Prerequisite: Attendees should have some coding experience, basic statistics, and will need to bring a laptop computer with RStudio installed prior to the session. When you register for the class you will receive detailed instructions for download and installation of RStudio.
With the advent of big data, there is an increased focus on data mining and the value that can be derived from large data sets. Data mining is the process of selecting, exploring, and modeling large amounts of data to uncover previously unknown information for business benefit.

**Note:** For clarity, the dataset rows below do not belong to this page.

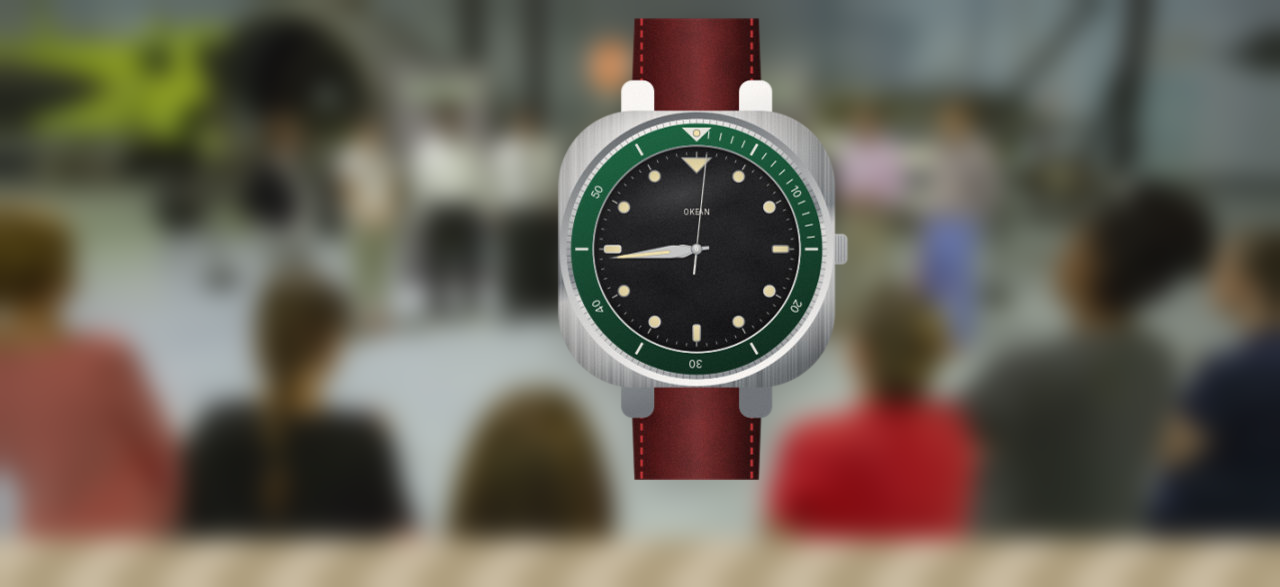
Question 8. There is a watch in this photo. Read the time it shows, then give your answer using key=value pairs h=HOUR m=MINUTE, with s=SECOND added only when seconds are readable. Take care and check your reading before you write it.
h=8 m=44 s=1
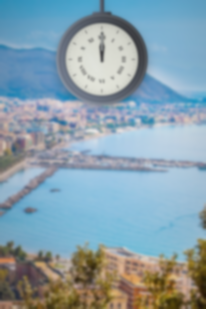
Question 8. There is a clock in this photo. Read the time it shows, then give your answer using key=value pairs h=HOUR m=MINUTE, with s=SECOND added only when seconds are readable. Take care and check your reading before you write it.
h=12 m=0
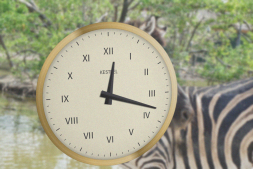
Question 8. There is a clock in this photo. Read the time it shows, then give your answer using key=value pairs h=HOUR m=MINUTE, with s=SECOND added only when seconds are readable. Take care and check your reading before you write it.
h=12 m=18
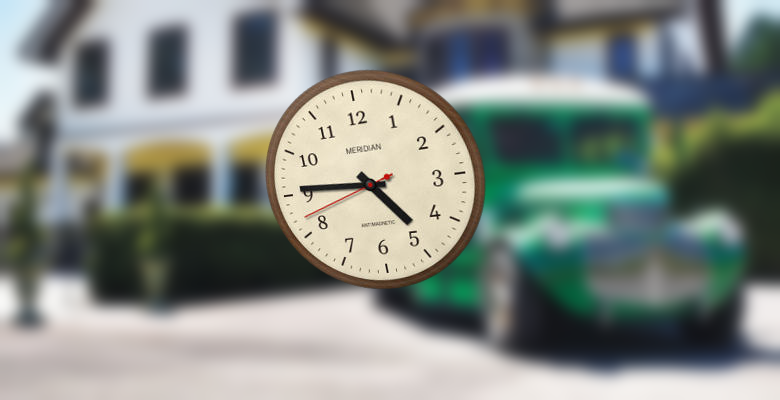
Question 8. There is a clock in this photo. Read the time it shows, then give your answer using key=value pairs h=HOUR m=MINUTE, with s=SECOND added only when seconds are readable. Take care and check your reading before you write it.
h=4 m=45 s=42
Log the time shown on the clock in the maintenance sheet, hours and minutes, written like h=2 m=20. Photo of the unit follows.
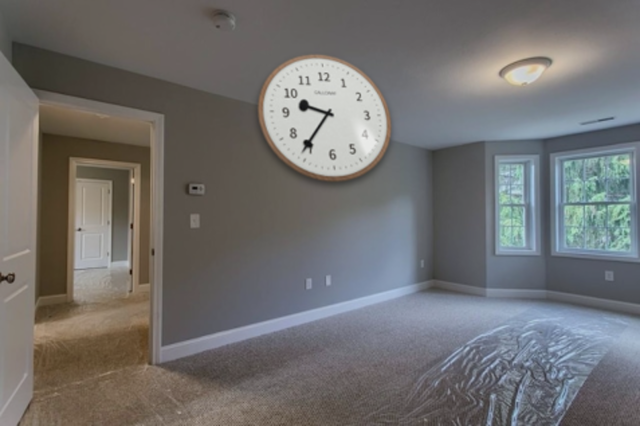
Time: h=9 m=36
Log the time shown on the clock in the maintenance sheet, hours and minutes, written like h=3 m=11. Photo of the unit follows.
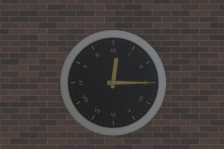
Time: h=12 m=15
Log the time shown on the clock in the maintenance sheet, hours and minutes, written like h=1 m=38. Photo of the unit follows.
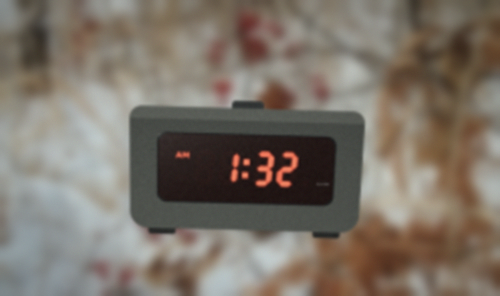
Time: h=1 m=32
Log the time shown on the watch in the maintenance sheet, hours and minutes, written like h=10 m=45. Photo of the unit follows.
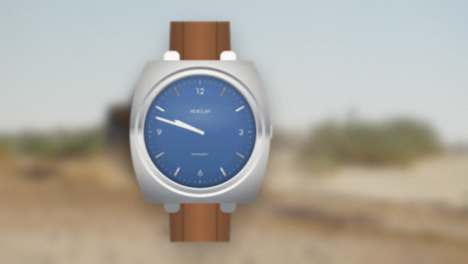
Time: h=9 m=48
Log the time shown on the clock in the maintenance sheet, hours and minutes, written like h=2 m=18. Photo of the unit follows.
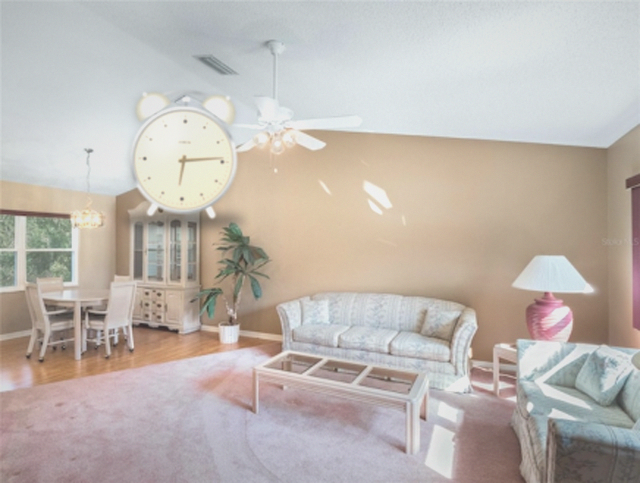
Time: h=6 m=14
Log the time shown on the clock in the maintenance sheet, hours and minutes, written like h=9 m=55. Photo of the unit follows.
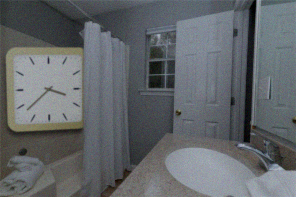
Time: h=3 m=38
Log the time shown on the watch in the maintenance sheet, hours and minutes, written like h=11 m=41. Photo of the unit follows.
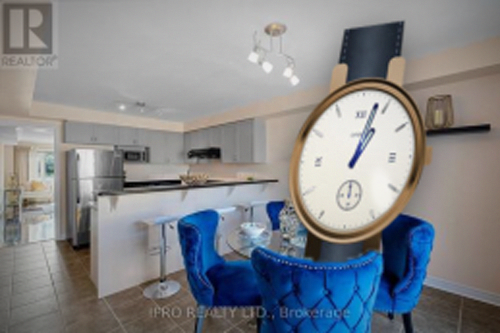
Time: h=1 m=3
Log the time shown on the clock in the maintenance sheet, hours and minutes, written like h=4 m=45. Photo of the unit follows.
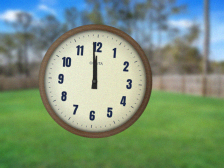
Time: h=11 m=59
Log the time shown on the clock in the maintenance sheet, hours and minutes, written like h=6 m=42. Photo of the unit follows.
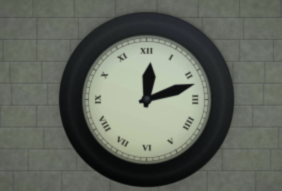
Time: h=12 m=12
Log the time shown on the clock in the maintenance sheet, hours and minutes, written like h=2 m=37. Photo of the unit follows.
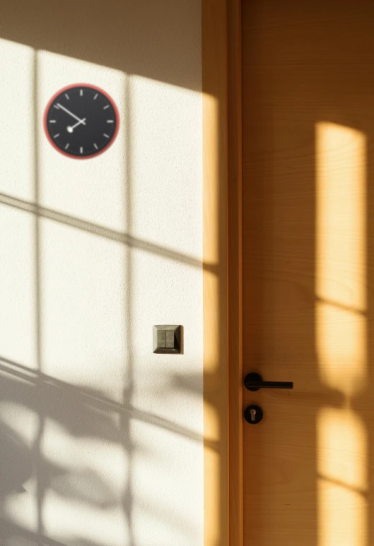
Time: h=7 m=51
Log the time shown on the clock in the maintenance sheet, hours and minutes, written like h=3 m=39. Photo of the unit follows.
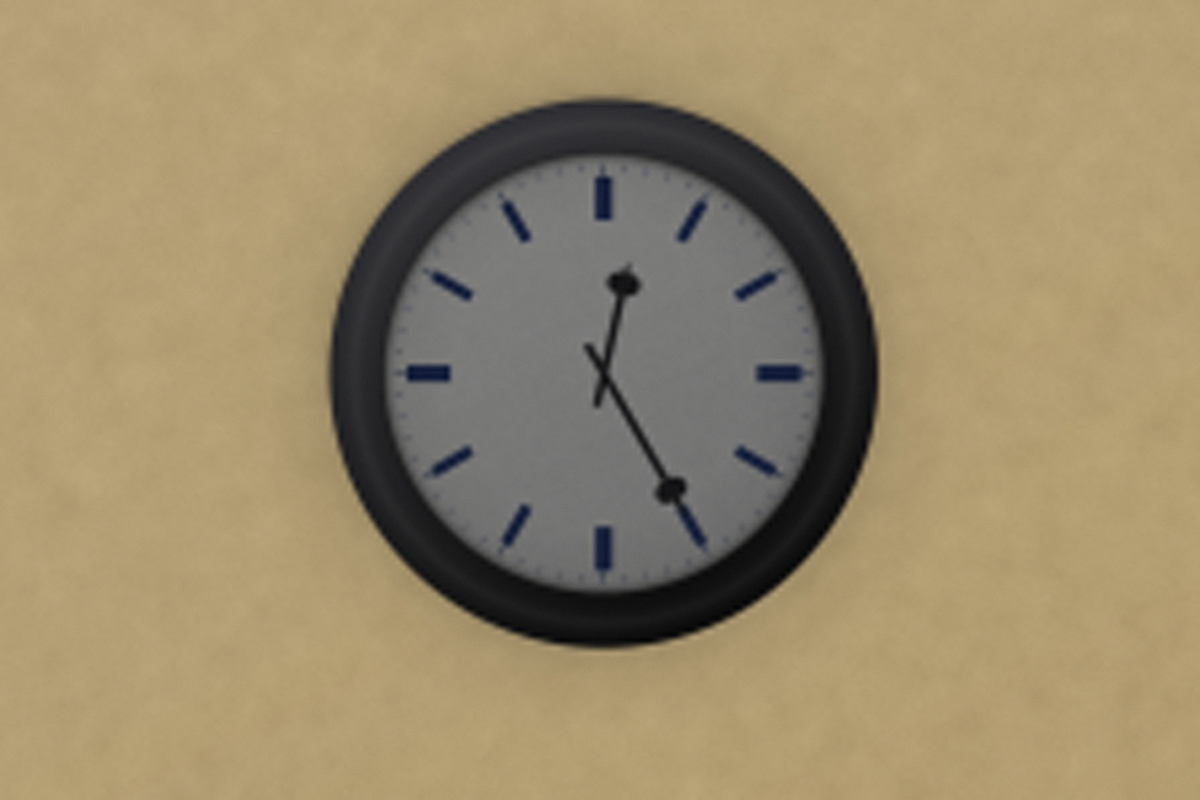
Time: h=12 m=25
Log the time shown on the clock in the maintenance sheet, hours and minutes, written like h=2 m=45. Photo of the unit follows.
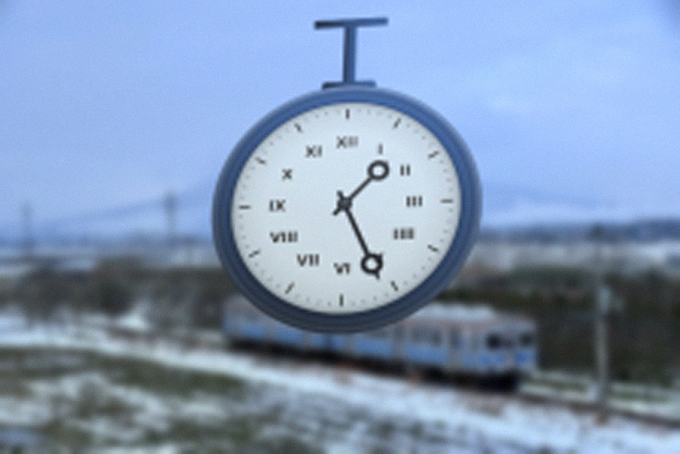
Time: h=1 m=26
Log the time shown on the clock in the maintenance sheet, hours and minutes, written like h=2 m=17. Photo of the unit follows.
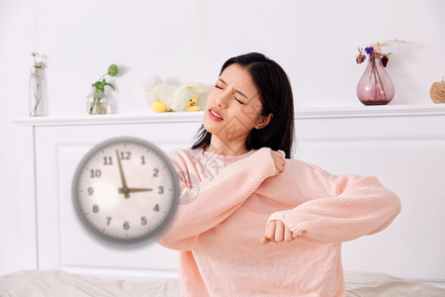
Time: h=2 m=58
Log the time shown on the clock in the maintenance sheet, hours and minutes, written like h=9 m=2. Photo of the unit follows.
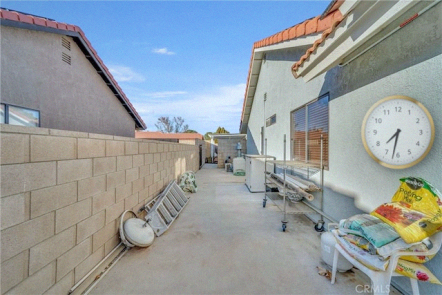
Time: h=7 m=32
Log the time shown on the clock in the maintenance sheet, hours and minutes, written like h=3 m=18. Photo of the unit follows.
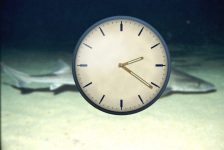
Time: h=2 m=21
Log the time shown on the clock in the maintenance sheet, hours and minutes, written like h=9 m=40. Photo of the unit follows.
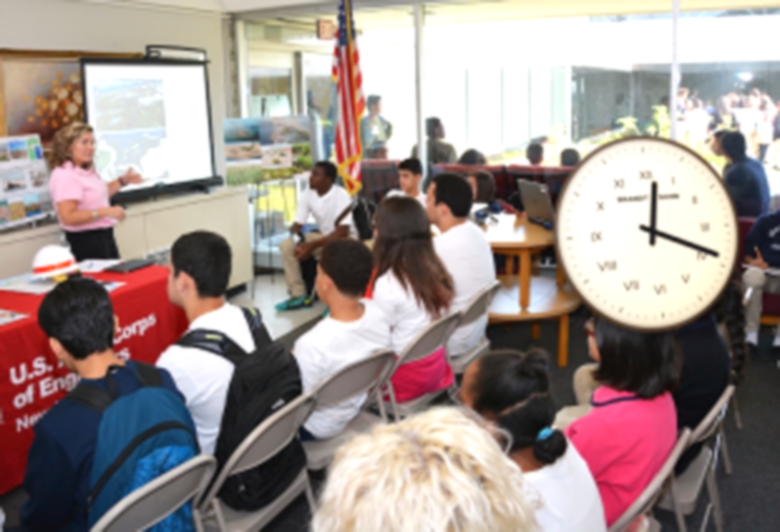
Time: h=12 m=19
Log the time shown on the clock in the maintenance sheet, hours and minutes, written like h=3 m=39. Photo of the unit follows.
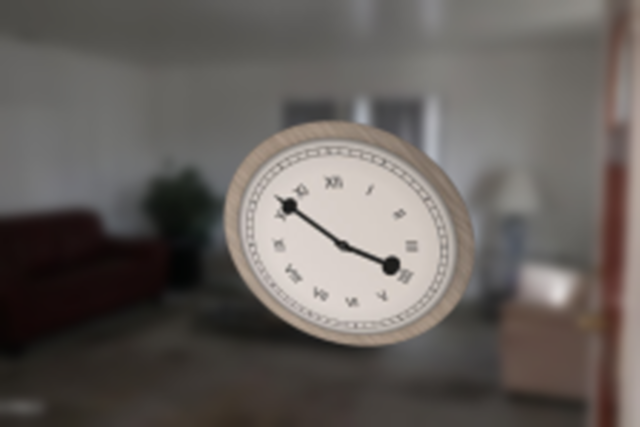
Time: h=3 m=52
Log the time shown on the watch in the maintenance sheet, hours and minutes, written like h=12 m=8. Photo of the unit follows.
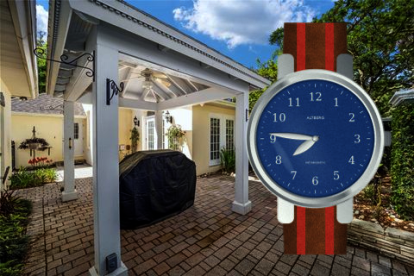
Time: h=7 m=46
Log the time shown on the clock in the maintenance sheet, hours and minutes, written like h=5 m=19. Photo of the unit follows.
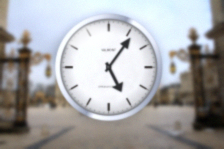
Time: h=5 m=6
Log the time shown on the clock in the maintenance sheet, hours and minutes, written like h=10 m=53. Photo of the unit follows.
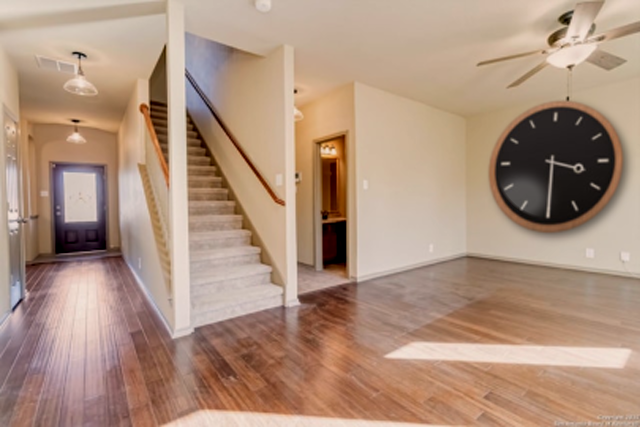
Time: h=3 m=30
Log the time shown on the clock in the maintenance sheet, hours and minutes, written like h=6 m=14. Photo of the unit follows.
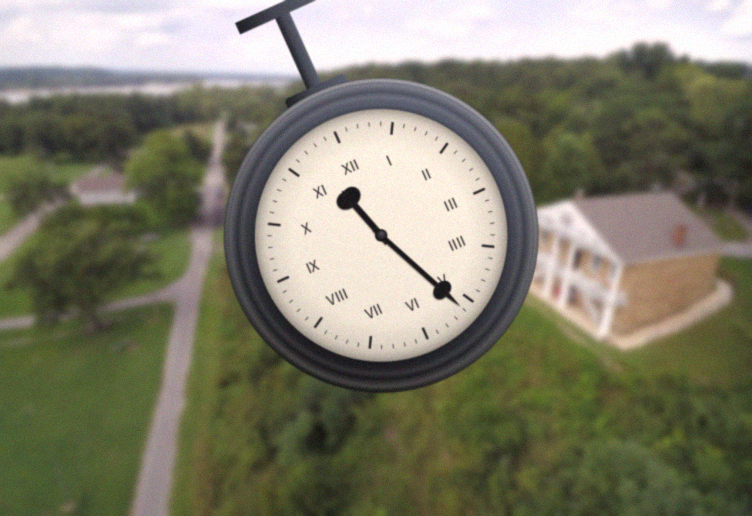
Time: h=11 m=26
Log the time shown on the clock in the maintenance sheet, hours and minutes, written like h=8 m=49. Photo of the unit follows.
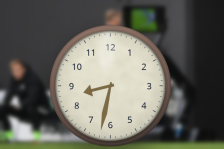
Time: h=8 m=32
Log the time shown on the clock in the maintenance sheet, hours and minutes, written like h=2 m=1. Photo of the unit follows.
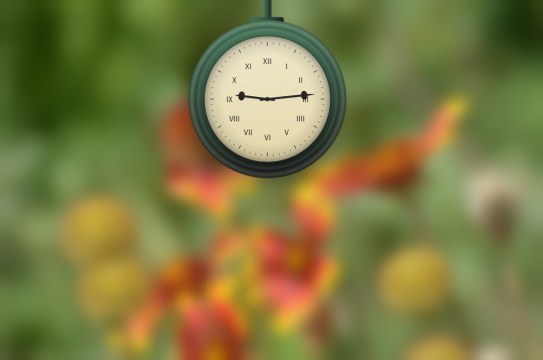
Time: h=9 m=14
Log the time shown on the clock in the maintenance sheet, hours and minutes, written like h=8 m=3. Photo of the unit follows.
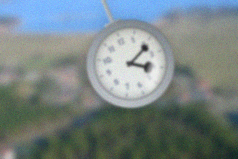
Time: h=4 m=11
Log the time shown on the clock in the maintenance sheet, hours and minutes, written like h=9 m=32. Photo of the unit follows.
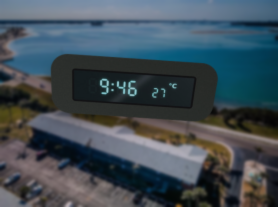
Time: h=9 m=46
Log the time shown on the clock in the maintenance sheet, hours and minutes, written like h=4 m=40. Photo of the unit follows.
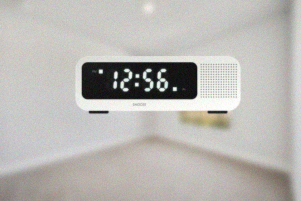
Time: h=12 m=56
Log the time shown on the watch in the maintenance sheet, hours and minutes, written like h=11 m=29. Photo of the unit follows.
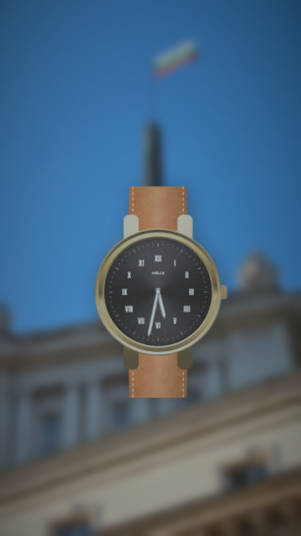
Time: h=5 m=32
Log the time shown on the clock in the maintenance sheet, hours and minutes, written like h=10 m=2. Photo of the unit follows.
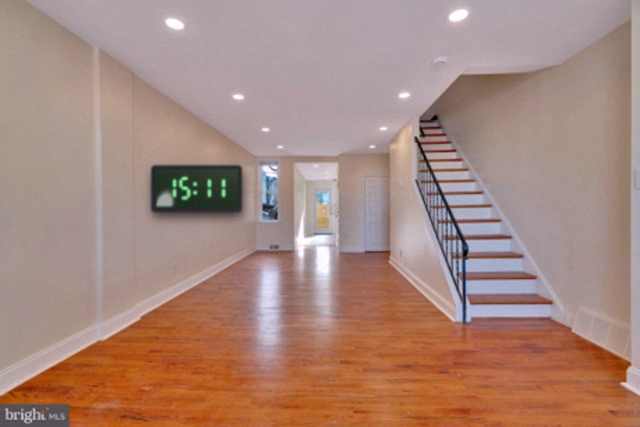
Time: h=15 m=11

R is an open source software environment for statistical computing and graphics and is very popular with data scientists. R is being used for data analysis, extracting and transforming data, fitting models, drawing inferences, making predictions, plotting, and reporting results. Learn how to use R basics, working with data frames, data reshaping, basic statistics, graphing, linear models, non-linear models, clustering, and model diagnostics.
You Will Learn
- How to configure the RStudio environment and load R packages
- How to use R basics such as basic math, data types, vectors, and calling functions
- How to use advanced data structures such as data frames, lists, and matrices
- How to use R base graphics
- How to use R basic statistics, correlation, and covariance
- How to use linear models such as simple linear regression, logistic regression
- How to use non-linear models such as decision trees and Random Forests
- How to apply clustering using K-means
- How to complete model diagnostics
- Anyone interested in learning to use data mining techniques to find insights in data and who has at least some statistical and programming experience.